Prior to purchase, all buys and sells must pass through our ‘team’ of 45 virtual traders, specialized models which analyze shorter term top-down data (e.g. price and sentiment) to determine the entry/ exit timing of each stock as well as position sizing. The decision is void of emotion, allowing the virtual traders to take positions in stocks that may be otherwise uncomfortable to portfolio managers and avoid chasing after crowded trades.
Can AI investing be explainable or is it inherently a ‘black-box’?
The EMI team makes use of tools known as interpretable or explainable AI (XAI), which allows the basis of decision making to be make explicit. This is a key benefit of the technology – both for clients and for helping direct work on system enhancements.
More specifically, EMI’s proprietary technology allows human portfolio managers to interrogate the system and gain visibility on the rationale of each buy and sell decision. Indeed, they can go into the same level of detail that a fundamental analyst would in support of a bottom up stock-picking strategy – minus the human bias. A caveat – this does not mean that AI can replace human analysts (who, for instance, may be better placed to forecast long-term trends or structural changes) – but it does mean that AI can be geared to make fewer mistakes than most humans.
What is a recent example of an AI-driven stock pick?
To illustrate how the investment rationale can be made explicit, let’s take the recent purchase of Wells Fargo & Co (ticker: WFC) – a position which was initiated in October 2020 as a top-5 portfolio holding in EMI’s US Opportunistic Alpha mandate.
From October 5, 2020, several of EMI’s virtual analysts found the stock to be attractive because it fell into a broad predictive pattern: a cheap, distressed, fallen angel where sentiment is overly negative, yet fundamentals appear to be slowly turning around and the stock price may be bottoming (i.e. a classic “Turnaround” play).
How do we know this? By using inhouse explainable AI (XAI) tools to make the decision-making logic of the virtual analyst explicit, including features which underpin the pattern. For illustrative purposes, these features include:
- Value: Cheap relative to peers and history according to various adjusted metrics such as EV to free cash-flow, price to earnings and price to book
- Quality: Dozens of important balance sheet and cash-flow statement items are improving, as are various proprietary ESG metrics such as governance, compensation and other issues
- Sentiment: Historically low ratings and price targets from sell-side analysts; various market signals show signs of investor capitulation
- Technicals: Price bottoming, relative strength, and long-term negative momentum (reversal signal)
In addition to the basic investment rationale described, we can clearly identify why a stock was bought or sold at a particular time from the virtual traders. In the case of Wells Fargo, sentiment is so negative that human nature could deter even a skilled analyst from purchasing the stock despite improving fundamentals. Conversely, our virtual analysts and traders remove emotion from investing and do not shy away from opportunistically buying into a story identified as a potential turnaround.
Finally, and perhaps more importantly, the technology allows for performance attribution at the level of the patterns themselves – to determine what is really driving portfolio returns. Coming back to WFC, the original purchase represents an opportunistic turnaround play with a time horizon of 3 – 24 months.
1 Li, F. (2010) “The Information Content of Forward-Looking Statements in Corporate Filings—A Naïve Bayesian Machine Learning Approach,” Journal of Accounting Research, vol. 48(5), pp. 1049-1102.

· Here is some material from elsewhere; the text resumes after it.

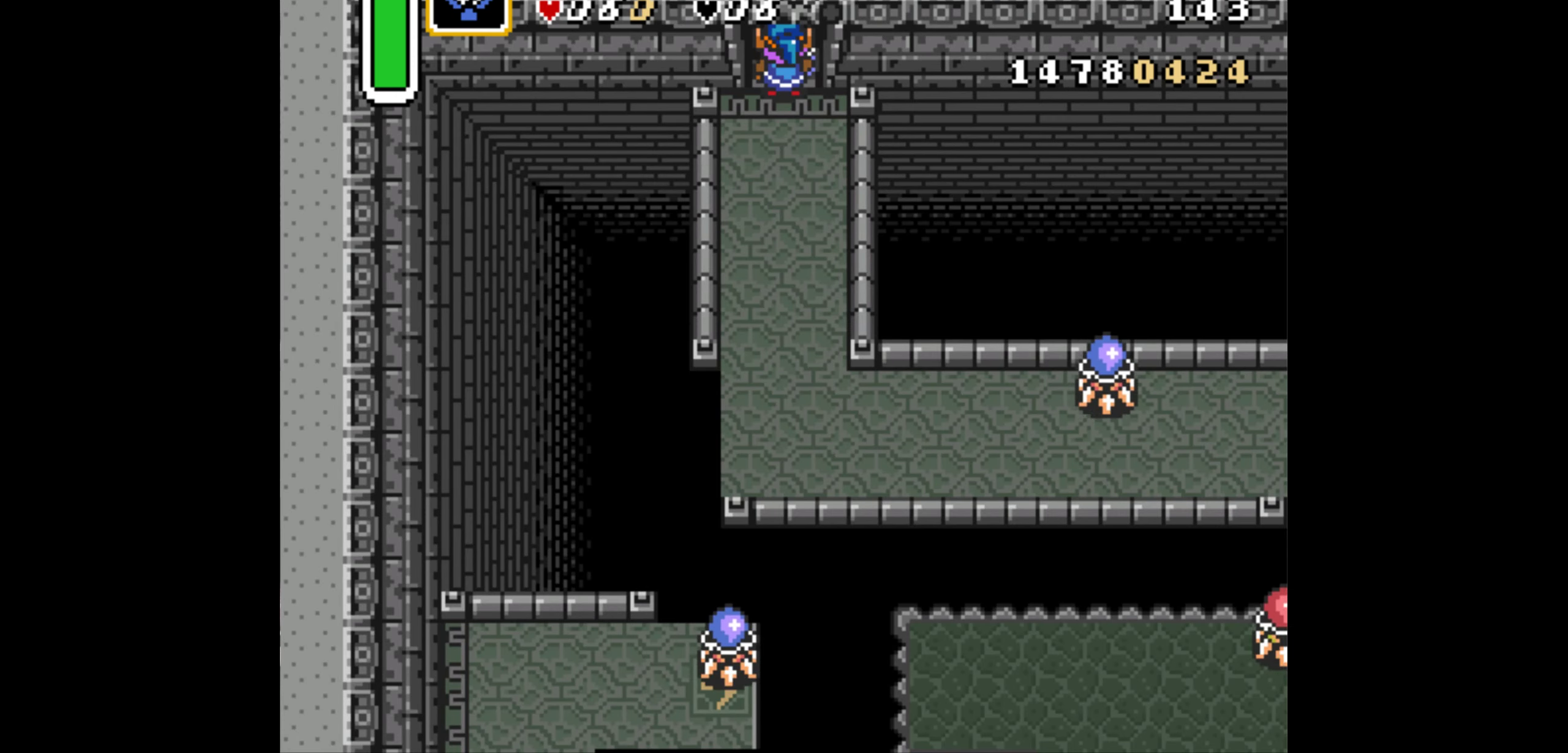
{"buttons": ["DPAD_UP"], "events": [[34, "DPAD_UP", "down"]]}
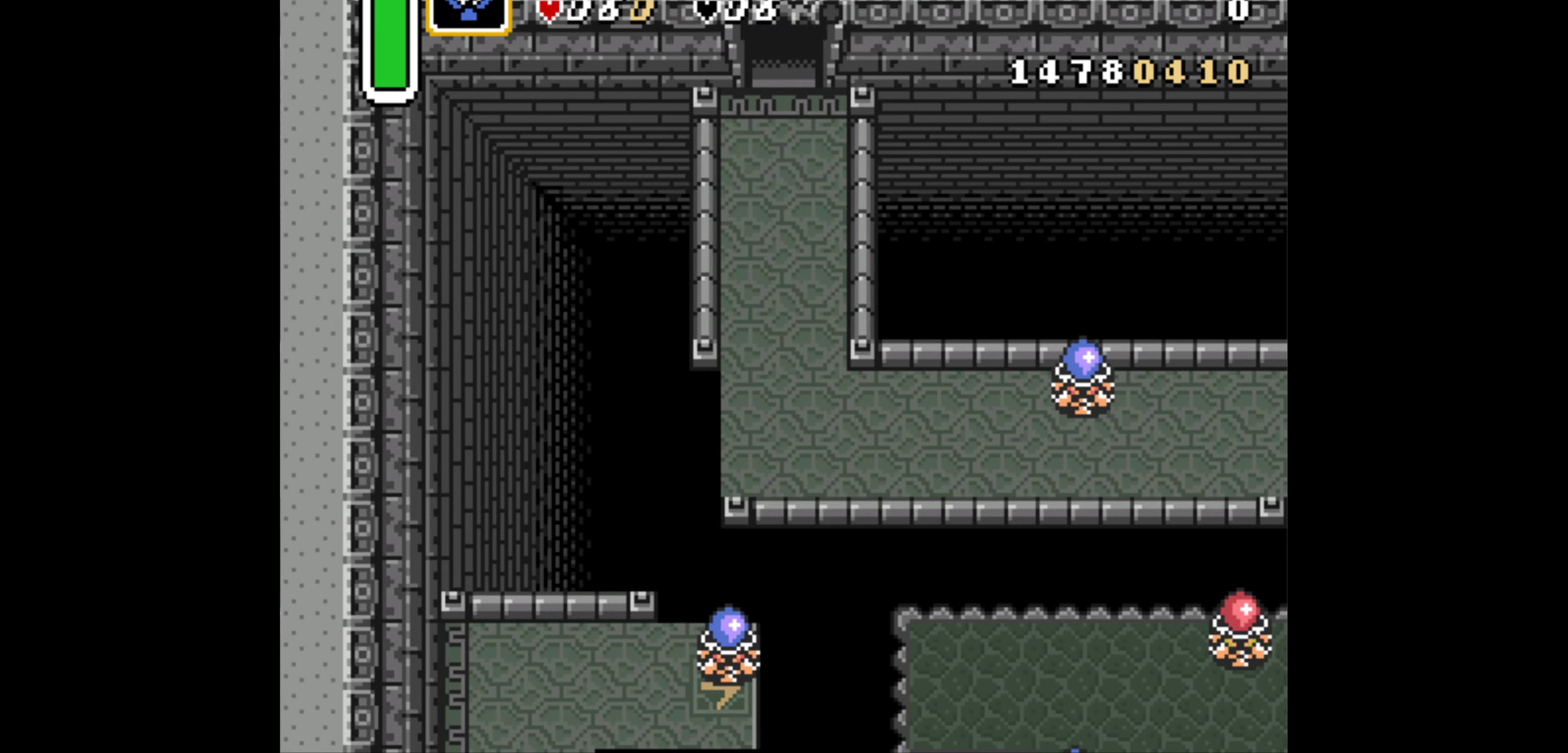
{"buttons": ["DPAD_UP"], "events": []}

This commentary has been prepared by Voya Investment Management for informational purposes. Nothing contained herein should be construed as (i) an offer to sell or solicitation of an offer to buy any security or (ii) a recommendation as to the advisability of investing in, purchasing or selling any security. Any opinions expressed herein reflect our judgment and are subject to change. Certain of the statements contained herein are statements of future expectations and other forward-looking statements that are based on management’s current views and assumptions and involve known and unknown risks and uncertainties that could cause actual results, performance or events to differ materially from those expressed or implied in such statements. Actual results, performance or events may differ materially from those in such statements due to, without limitation, (1) general economic conditions, (2) performance of financial markets, (3) changes in laws and regulations and (4) changes in the policies of governments and/or regulatory authorities. The opinions, views and information expressed in this commentary regarding holdings are subject to change without notice. The information provided regarding holdings is not a recommendation to buy or sell any security. Fund holdings are fluid and are subject to daily change based on market conditions and other factors.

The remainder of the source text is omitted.